## About this task
Check every line of the entries for the string "course" and return the ones that contain it.

[Records excerpted from a collection]
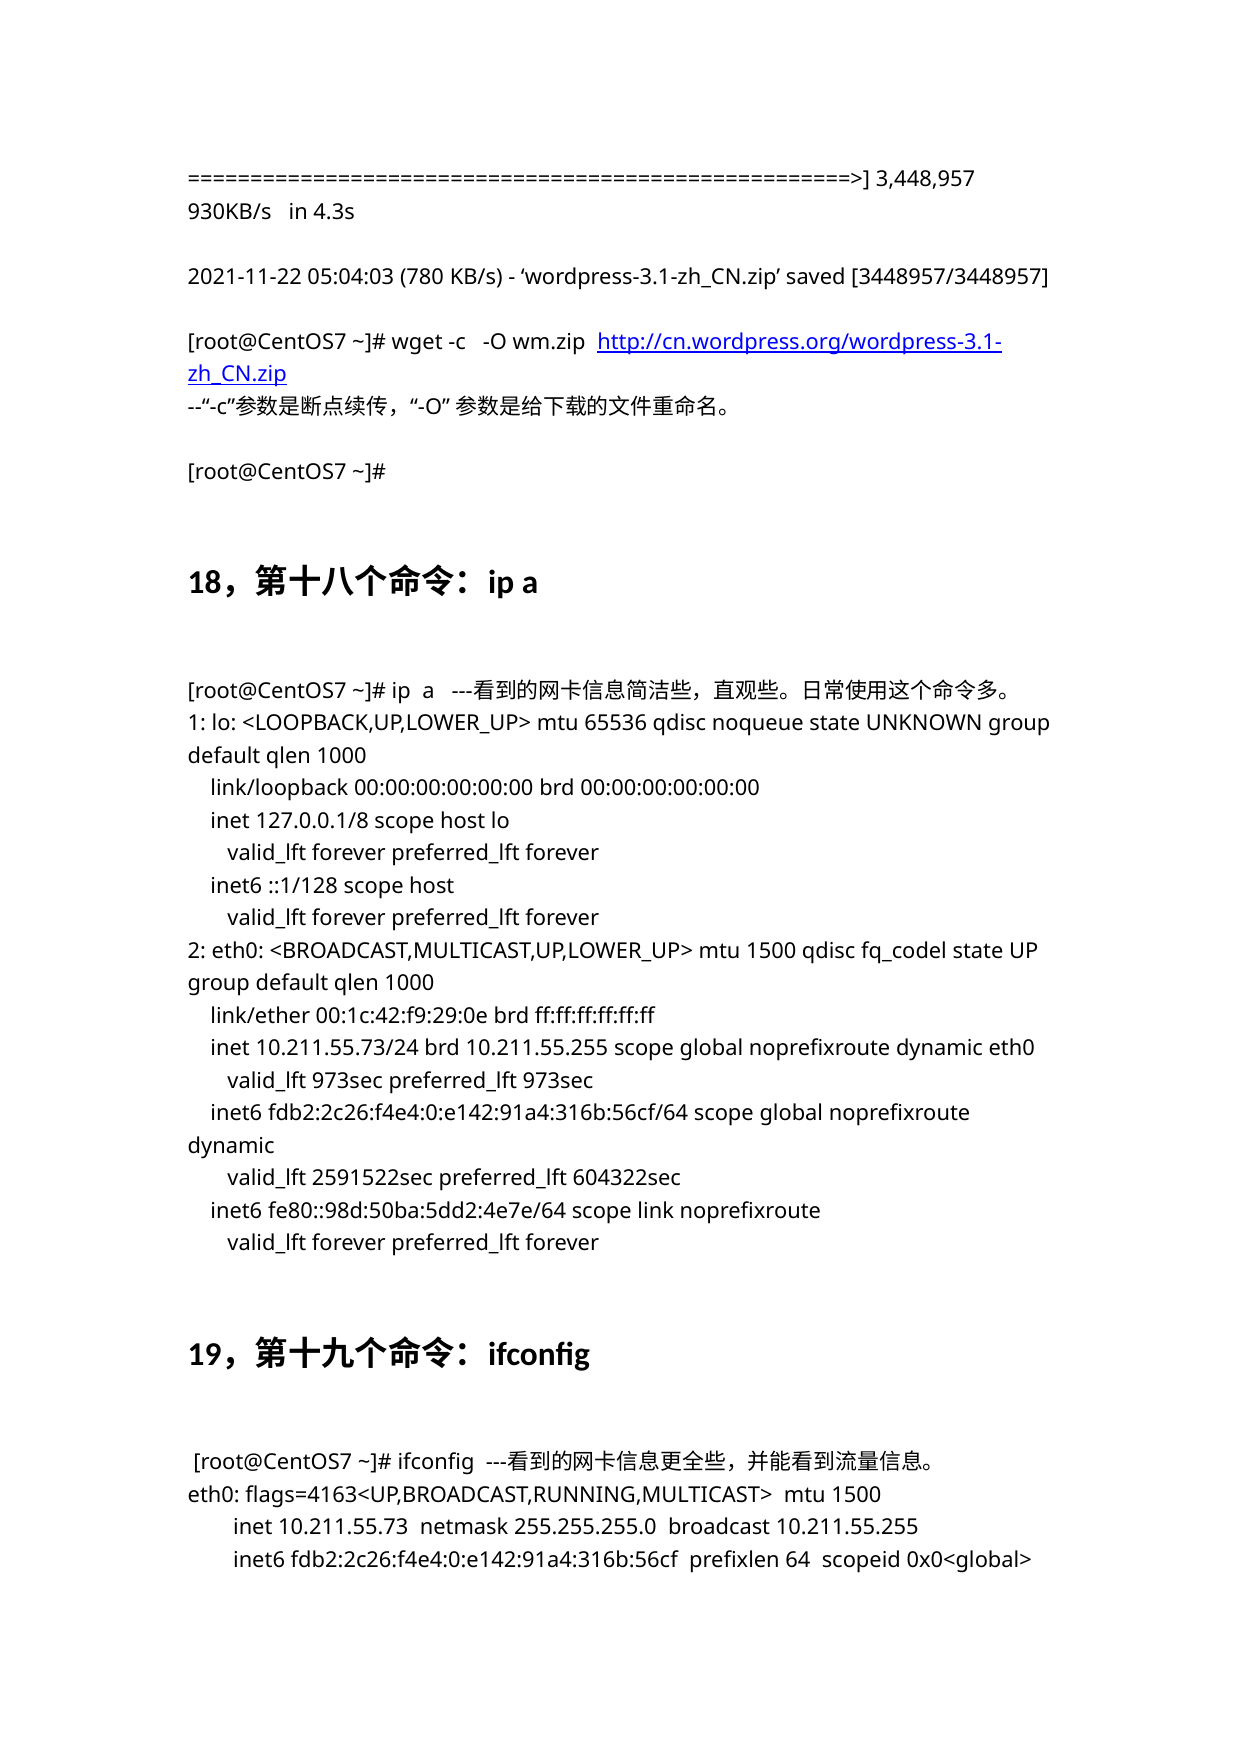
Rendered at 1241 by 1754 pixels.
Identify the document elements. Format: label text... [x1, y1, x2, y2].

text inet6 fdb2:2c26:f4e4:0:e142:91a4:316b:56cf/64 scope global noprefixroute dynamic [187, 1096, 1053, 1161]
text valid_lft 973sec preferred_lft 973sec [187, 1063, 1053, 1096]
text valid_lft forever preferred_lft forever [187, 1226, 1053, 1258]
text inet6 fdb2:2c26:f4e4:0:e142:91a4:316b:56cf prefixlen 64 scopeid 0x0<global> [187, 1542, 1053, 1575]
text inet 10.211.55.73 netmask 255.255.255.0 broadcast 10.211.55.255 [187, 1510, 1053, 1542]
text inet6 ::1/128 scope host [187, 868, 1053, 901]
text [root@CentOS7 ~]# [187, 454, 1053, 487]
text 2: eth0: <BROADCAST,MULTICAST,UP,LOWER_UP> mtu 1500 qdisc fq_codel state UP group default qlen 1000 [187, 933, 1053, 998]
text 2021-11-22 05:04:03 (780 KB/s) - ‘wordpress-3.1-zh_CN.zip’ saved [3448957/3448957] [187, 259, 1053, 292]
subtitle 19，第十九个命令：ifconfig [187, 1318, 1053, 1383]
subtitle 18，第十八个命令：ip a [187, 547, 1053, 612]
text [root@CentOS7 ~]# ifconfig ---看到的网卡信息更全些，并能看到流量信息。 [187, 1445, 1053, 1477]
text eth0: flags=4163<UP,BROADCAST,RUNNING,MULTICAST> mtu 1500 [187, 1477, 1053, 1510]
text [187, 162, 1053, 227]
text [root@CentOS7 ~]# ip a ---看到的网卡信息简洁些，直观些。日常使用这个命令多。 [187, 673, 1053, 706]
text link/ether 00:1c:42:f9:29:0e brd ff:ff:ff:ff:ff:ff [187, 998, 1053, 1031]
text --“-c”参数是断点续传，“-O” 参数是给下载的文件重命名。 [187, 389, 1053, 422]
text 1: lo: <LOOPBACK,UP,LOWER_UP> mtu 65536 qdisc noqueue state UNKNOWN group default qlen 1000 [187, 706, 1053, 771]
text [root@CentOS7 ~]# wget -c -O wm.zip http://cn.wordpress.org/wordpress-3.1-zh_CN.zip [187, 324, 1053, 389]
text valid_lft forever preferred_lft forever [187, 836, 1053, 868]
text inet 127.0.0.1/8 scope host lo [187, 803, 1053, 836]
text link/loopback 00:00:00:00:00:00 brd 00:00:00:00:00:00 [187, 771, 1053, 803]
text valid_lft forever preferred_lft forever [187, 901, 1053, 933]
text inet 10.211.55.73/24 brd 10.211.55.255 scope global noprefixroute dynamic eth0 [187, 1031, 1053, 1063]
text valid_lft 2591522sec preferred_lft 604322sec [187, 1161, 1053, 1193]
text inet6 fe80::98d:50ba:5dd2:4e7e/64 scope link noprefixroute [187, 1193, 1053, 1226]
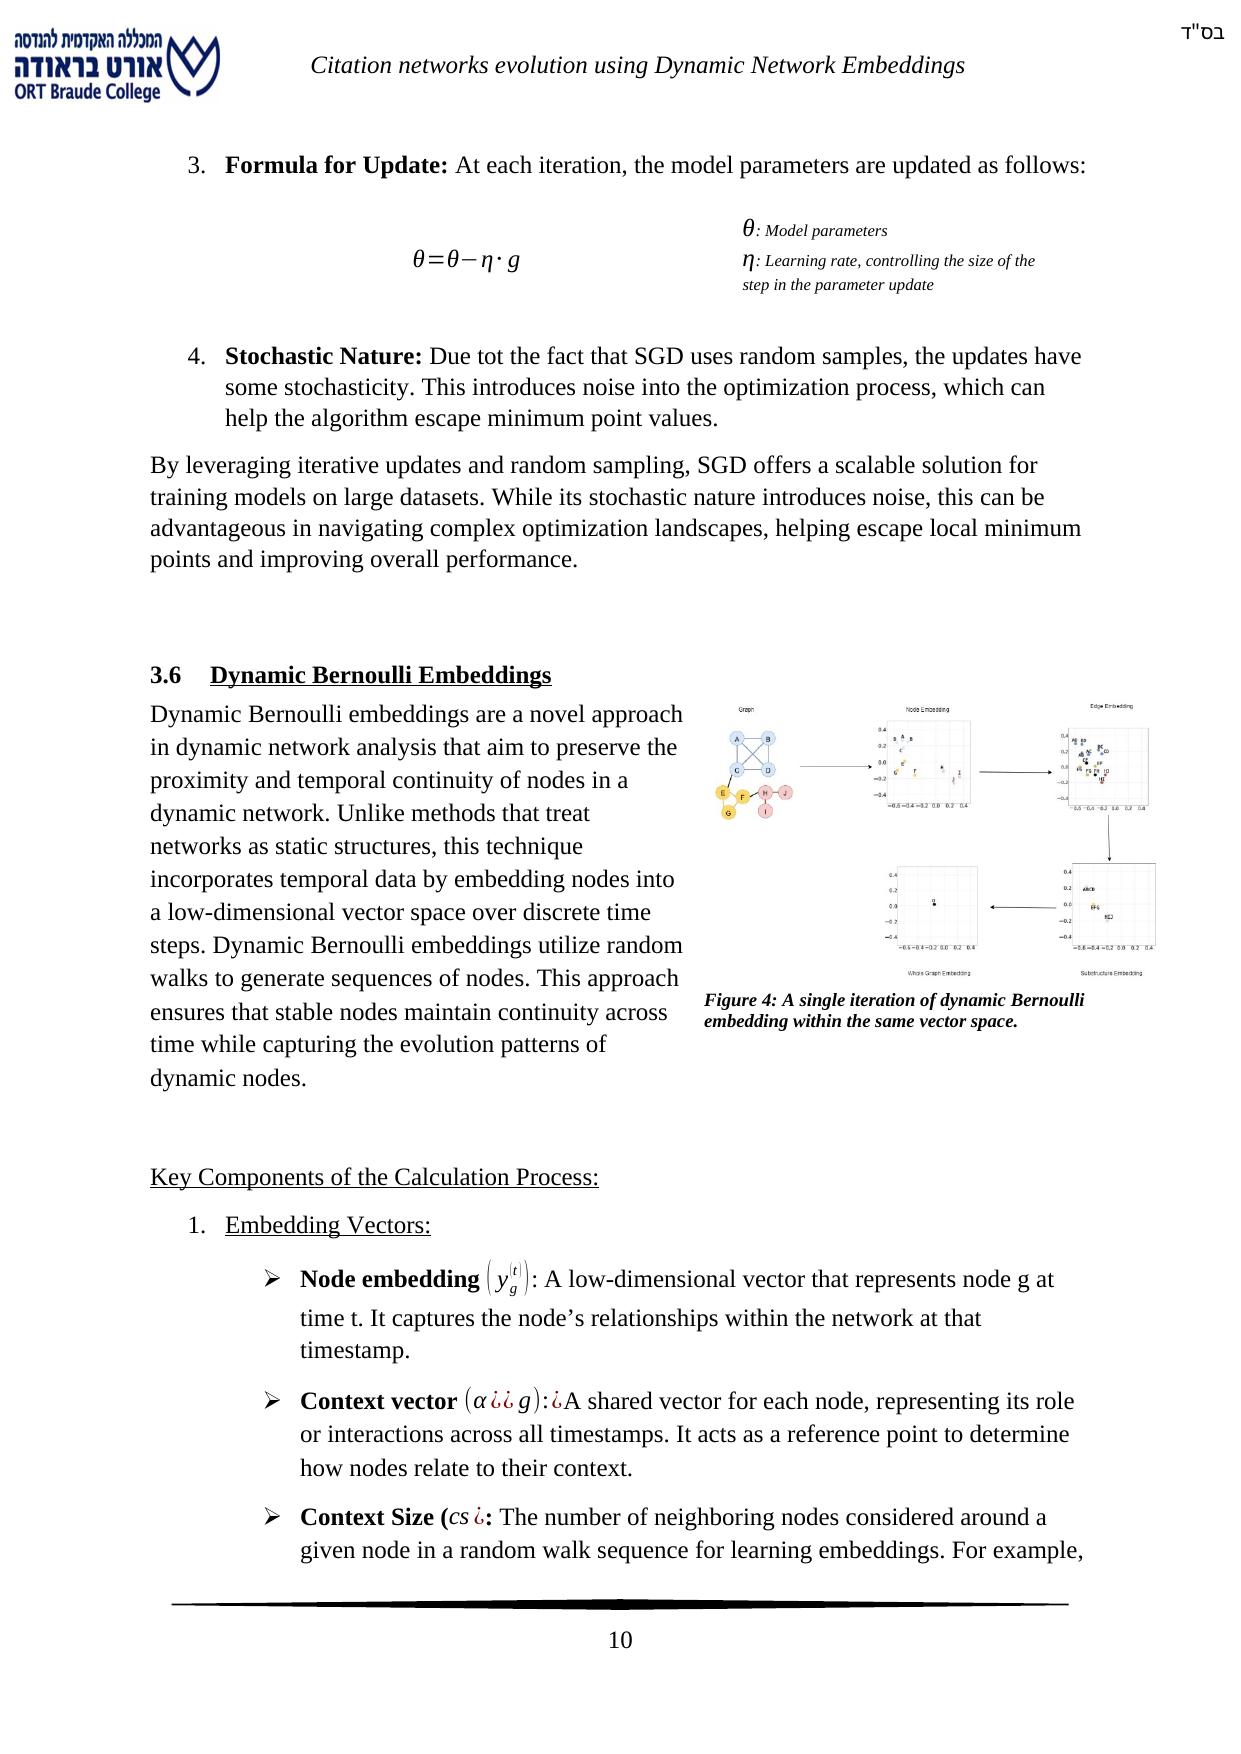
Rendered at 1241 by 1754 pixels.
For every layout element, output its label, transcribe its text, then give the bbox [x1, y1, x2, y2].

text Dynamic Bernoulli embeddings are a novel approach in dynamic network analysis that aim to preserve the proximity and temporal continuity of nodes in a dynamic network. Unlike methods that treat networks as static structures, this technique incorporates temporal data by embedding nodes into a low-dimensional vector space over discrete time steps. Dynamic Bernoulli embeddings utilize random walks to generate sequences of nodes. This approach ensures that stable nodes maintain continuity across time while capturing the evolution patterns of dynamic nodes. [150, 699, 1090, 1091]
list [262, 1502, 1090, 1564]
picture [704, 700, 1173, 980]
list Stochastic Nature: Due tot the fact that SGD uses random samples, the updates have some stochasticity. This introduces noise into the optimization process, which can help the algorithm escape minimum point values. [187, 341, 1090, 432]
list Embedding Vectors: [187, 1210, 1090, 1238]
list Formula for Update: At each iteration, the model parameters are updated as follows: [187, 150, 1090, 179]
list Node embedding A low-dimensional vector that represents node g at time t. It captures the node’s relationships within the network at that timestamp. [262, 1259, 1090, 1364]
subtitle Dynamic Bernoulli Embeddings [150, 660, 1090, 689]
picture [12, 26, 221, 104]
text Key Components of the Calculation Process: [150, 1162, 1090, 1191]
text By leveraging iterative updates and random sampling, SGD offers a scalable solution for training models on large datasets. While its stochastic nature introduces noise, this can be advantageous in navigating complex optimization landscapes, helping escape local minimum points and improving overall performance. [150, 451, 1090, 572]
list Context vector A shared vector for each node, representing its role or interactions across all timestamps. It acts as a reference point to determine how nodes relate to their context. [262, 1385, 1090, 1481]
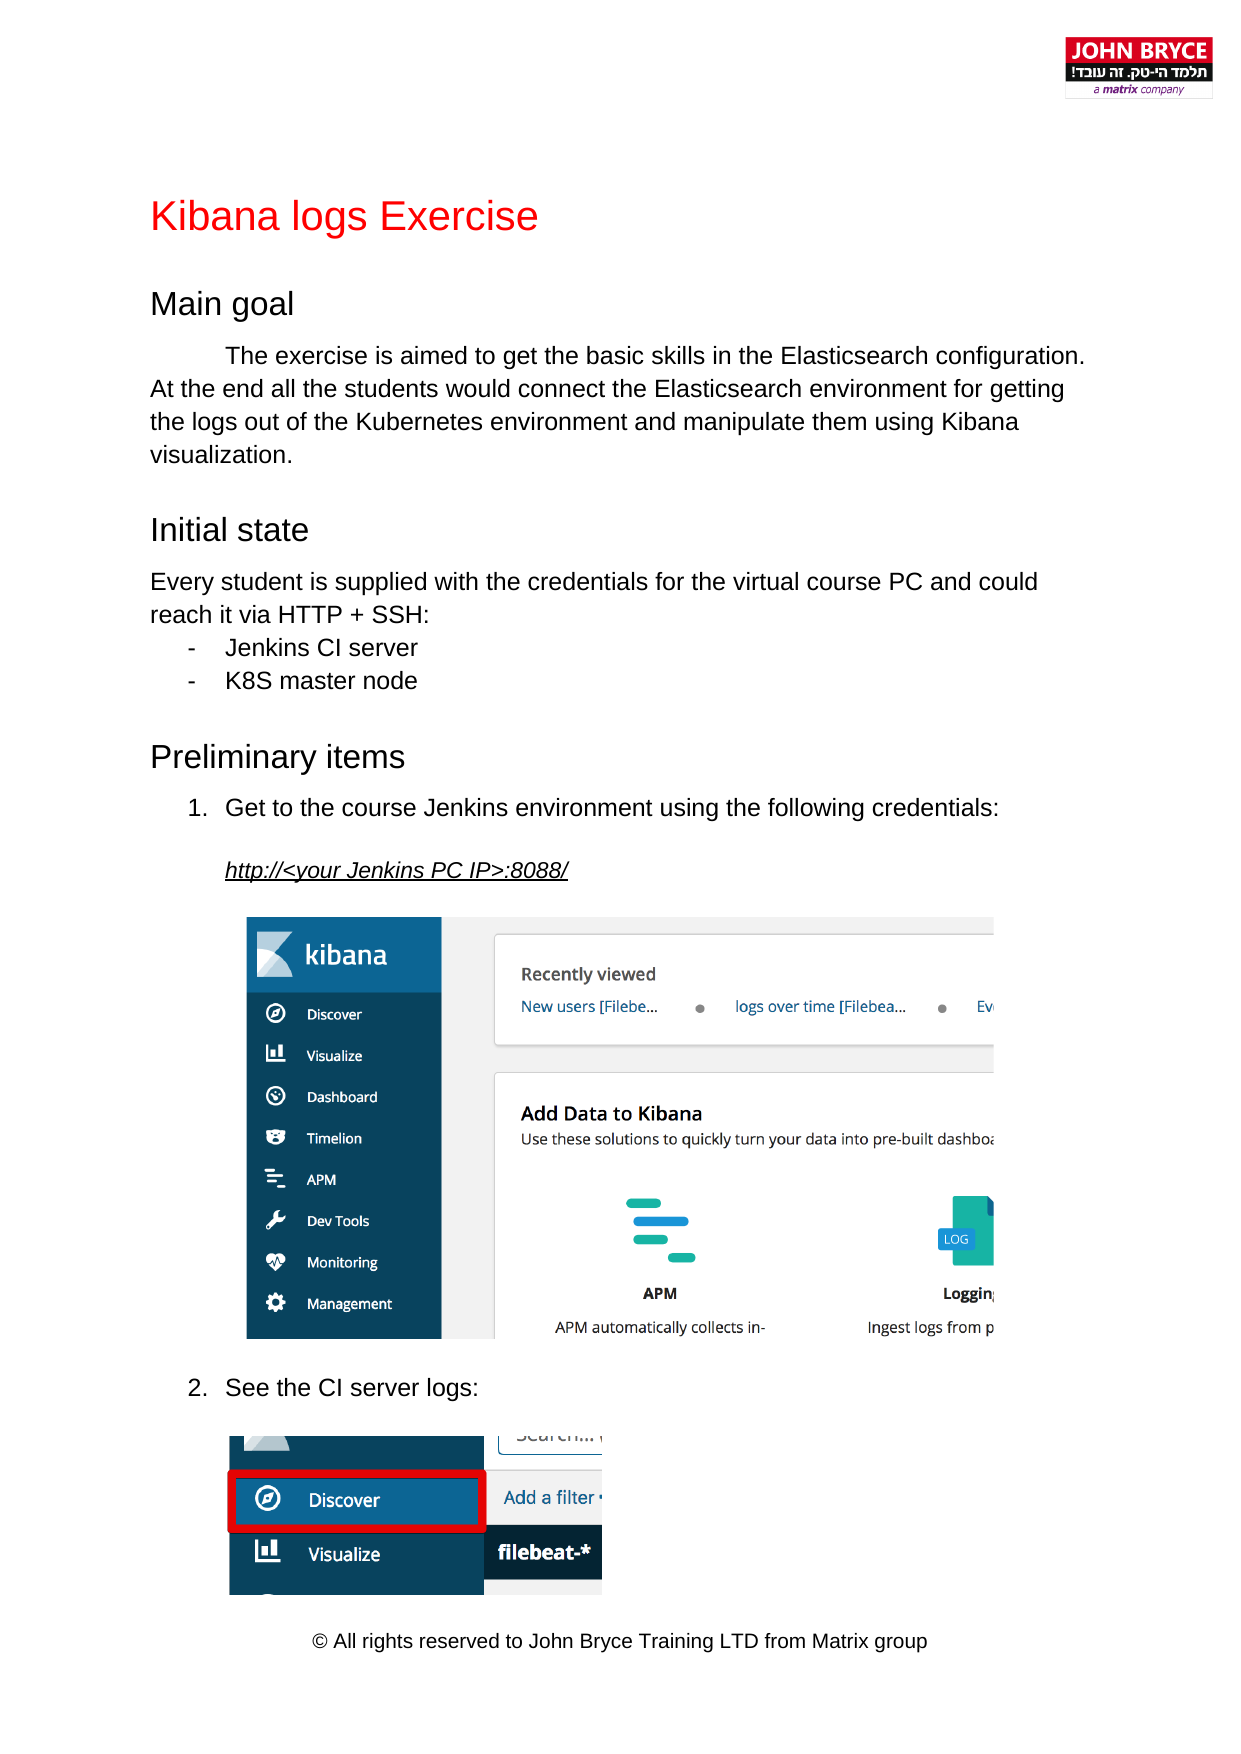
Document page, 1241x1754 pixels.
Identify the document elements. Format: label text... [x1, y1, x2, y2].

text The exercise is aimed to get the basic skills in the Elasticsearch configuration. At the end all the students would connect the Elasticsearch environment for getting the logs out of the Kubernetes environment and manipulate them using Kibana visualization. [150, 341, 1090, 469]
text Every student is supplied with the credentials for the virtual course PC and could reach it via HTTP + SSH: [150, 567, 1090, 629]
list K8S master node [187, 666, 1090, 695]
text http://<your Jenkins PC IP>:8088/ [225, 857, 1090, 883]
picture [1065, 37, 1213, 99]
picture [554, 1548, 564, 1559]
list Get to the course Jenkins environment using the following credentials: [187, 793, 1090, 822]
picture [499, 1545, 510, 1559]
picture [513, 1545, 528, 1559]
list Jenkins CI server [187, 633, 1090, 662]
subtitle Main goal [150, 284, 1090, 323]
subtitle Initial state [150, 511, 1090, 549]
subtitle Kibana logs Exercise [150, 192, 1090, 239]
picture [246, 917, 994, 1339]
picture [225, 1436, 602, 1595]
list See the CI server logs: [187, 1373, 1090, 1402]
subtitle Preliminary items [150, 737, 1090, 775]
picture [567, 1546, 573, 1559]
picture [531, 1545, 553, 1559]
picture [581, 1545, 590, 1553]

## Answer section
text Every student is supplied with the credentials for the virtual course PC and could reach it via HTTP + SSH: [150, 567, 1090, 629]
list Get to the course Jenkins environment using the following credentials: [187, 793, 1090, 822]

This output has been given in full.